## Provided passage
----
Lightning-AI / lightning-thunder

Make PyTorch models up to 40% faster! Thunder is a source to source compiler for PyTorch. It enables using different hardware executors at once; across one or thousands of GPUs.
Apache License 2.0
1.2k stars 80 forks source link

math.xxx calls in function on NumberProxy is not being traced. #526

Open jjsjann123 opened 5 months ago

jjsjann123 commented 5 months ago

🐛 Bug

As per title suggests, with symbolic values cache, NumberProxy operation via math.xxx calls are not traced.

To Reproduce

import torch
import thunder
import math

def foo(a, b):
    return math.fmod(a, b)

a = 1.2
b = 2.0

jfoo = thunder.jit(foo, cache="symbolic values")
out = jfoo(a, b)

print("\n\tcompute last trace:\n", thunder.last_traces(jfoo)[-1])

Looking at the trace below, we do not have prims.fmod in trace but it just baked in the result and this is wrong.

        compute last trace:
 # Constructed by Delete Last Used (took 0 milliseconds)
import torch
from thunder.executors.torchex import no_autocast

@torch.no_grad()
@no_autocast
def computation():
  return 1.2
jjsjann123 commented 3 months ago

Seems to found another issue with basic indexing.

    def foo(a, size0, size1):
        return a[:, :, size0:size1]

    size0 = 8
    size1 = 16
    a = torch.randn(2, 4, 30, device="cuda")

    a_ref = a.detach()
    outs_ref = foo(a_ref, size0, size1)

    jfoo = thunder.jit(foo, cache="symbolic values")
    outs = jfoo(a, size0, size1)
----
## Data extract
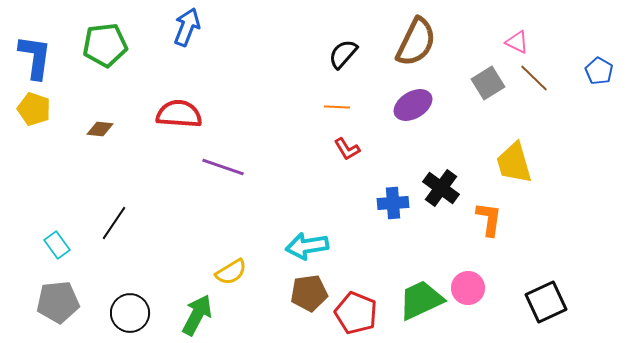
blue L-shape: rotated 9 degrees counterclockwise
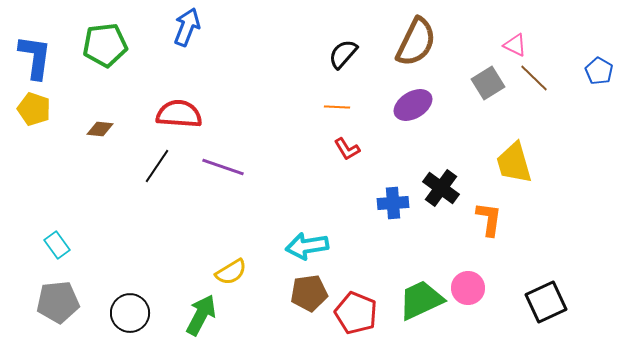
pink triangle: moved 2 px left, 3 px down
black line: moved 43 px right, 57 px up
green arrow: moved 4 px right
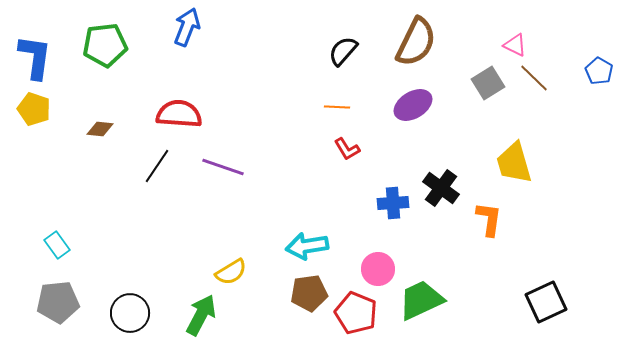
black semicircle: moved 3 px up
pink circle: moved 90 px left, 19 px up
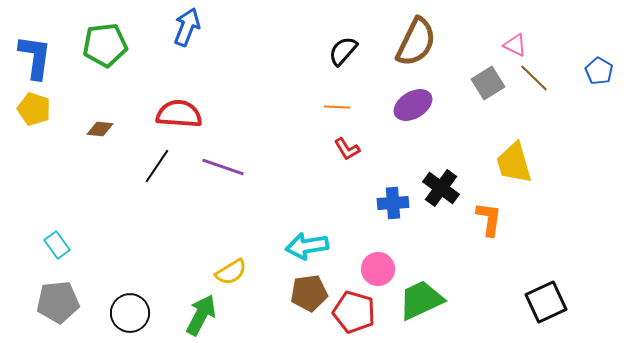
red pentagon: moved 2 px left, 1 px up; rotated 6 degrees counterclockwise
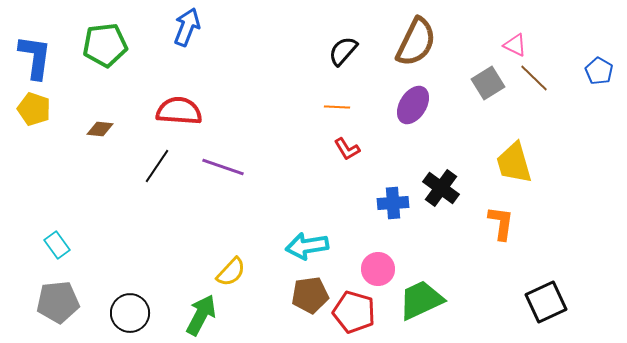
purple ellipse: rotated 27 degrees counterclockwise
red semicircle: moved 3 px up
orange L-shape: moved 12 px right, 4 px down
yellow semicircle: rotated 16 degrees counterclockwise
brown pentagon: moved 1 px right, 2 px down
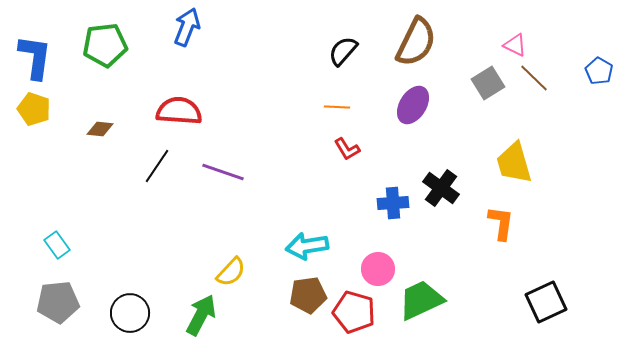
purple line: moved 5 px down
brown pentagon: moved 2 px left
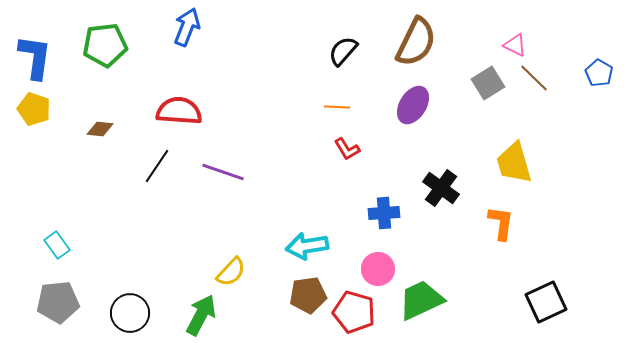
blue pentagon: moved 2 px down
blue cross: moved 9 px left, 10 px down
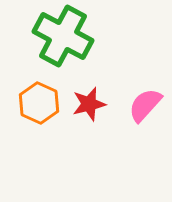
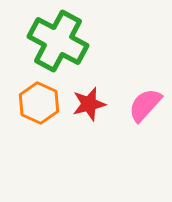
green cross: moved 5 px left, 5 px down
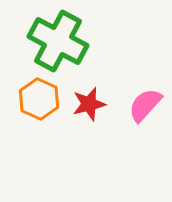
orange hexagon: moved 4 px up
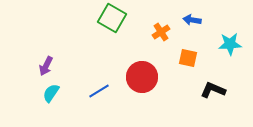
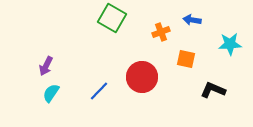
orange cross: rotated 12 degrees clockwise
orange square: moved 2 px left, 1 px down
blue line: rotated 15 degrees counterclockwise
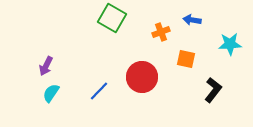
black L-shape: rotated 105 degrees clockwise
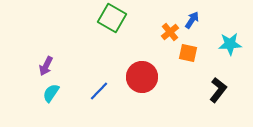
blue arrow: rotated 114 degrees clockwise
orange cross: moved 9 px right; rotated 18 degrees counterclockwise
orange square: moved 2 px right, 6 px up
black L-shape: moved 5 px right
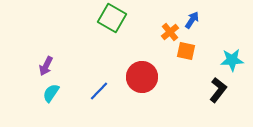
cyan star: moved 2 px right, 16 px down
orange square: moved 2 px left, 2 px up
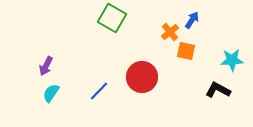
black L-shape: rotated 100 degrees counterclockwise
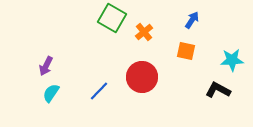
orange cross: moved 26 px left
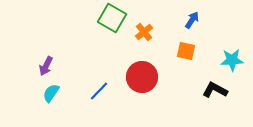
black L-shape: moved 3 px left
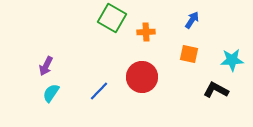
orange cross: moved 2 px right; rotated 36 degrees clockwise
orange square: moved 3 px right, 3 px down
black L-shape: moved 1 px right
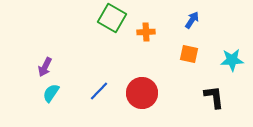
purple arrow: moved 1 px left, 1 px down
red circle: moved 16 px down
black L-shape: moved 2 px left, 7 px down; rotated 55 degrees clockwise
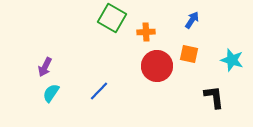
cyan star: rotated 20 degrees clockwise
red circle: moved 15 px right, 27 px up
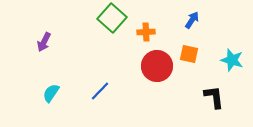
green square: rotated 12 degrees clockwise
purple arrow: moved 1 px left, 25 px up
blue line: moved 1 px right
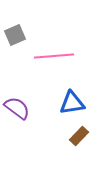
----
## Given exercise 1
Rewrite the Thunder issue from "math.xxx calls in" to "are not traced.", putting "ScalarProxy" wherever "NumberProxy" appears.
## Given exercise 2
Answer these questions about the Thunder issue:
(a) Which math function does the first reproduction script call inside foo?
(b) What cache option is passed to thunder.jit?
(c) What values are assigned to size0 and size1 in the indexing example?
## Given exercise 3
Continue the Thunder issue thread from its last line.
The items have no role here.

## Final answer 1
math.xxx calls in function on ScalarProxy is not being traced. #526

Open jjsjann123 opened 5 months ago

jjsjann123 commented 5 months ago

🐛 Bug

As per title suggests, with symbolic values cache, ScalarProxy operation via math.xxx calls are not traced.

## Final answer 2
(a) math.fmod
(b) "symbolic values"
(c) size0 is 8 and size1 is 16.

## Final answer 3
Even though the trace is using size0 and size1, it's not taking them as inputs from prologue to compute.

def computation(a):
  # a: "cuda:0 f32[2, 4, 30]"

  # /volume/thunder_jit_reshape.py:52:          return a[:, :, size0:size1]
  t18 = ltorch.getitem(a, (slice(None, None, None), slice(None, None, None), slice([IntegerProxy name=i0, value=8, static=CONSTRAINT.CONSTRAINABLE], [IntegerProxy name=i1, value=16, static=CONSTRAINT.CONSTRAINABLE], None)))  # t18: "cuda:0 f32[2, 4, 8]"
    # b2 = prims.lt(size0, 0)  # b2: "bool False"
    # b3 = prims.ge(size0, 0)  # b3: "bool True"
    # b4 = prims.lt(size1, 0)  # b4: "bool False"
    # b5 = prims.ge(size1, 0)  # b5: "bool True"
    # b6 = prims.gt(size0, size1)  # b6: "bool False"
    # b7 = prims.ge(size0, 30)  # b7: "bool False"
    # b8 = prims.ge(size1, 30)  # b8: "bool False"
    # b9 = prims.eq(size0, 0)  # b9: "bool False"
    # t18 = prims.slice_prim(a, [0, 0, size0], [2, 4, size1], [1, 1, 1])  # t18: "cuda:0 f32[2, 4, 8]"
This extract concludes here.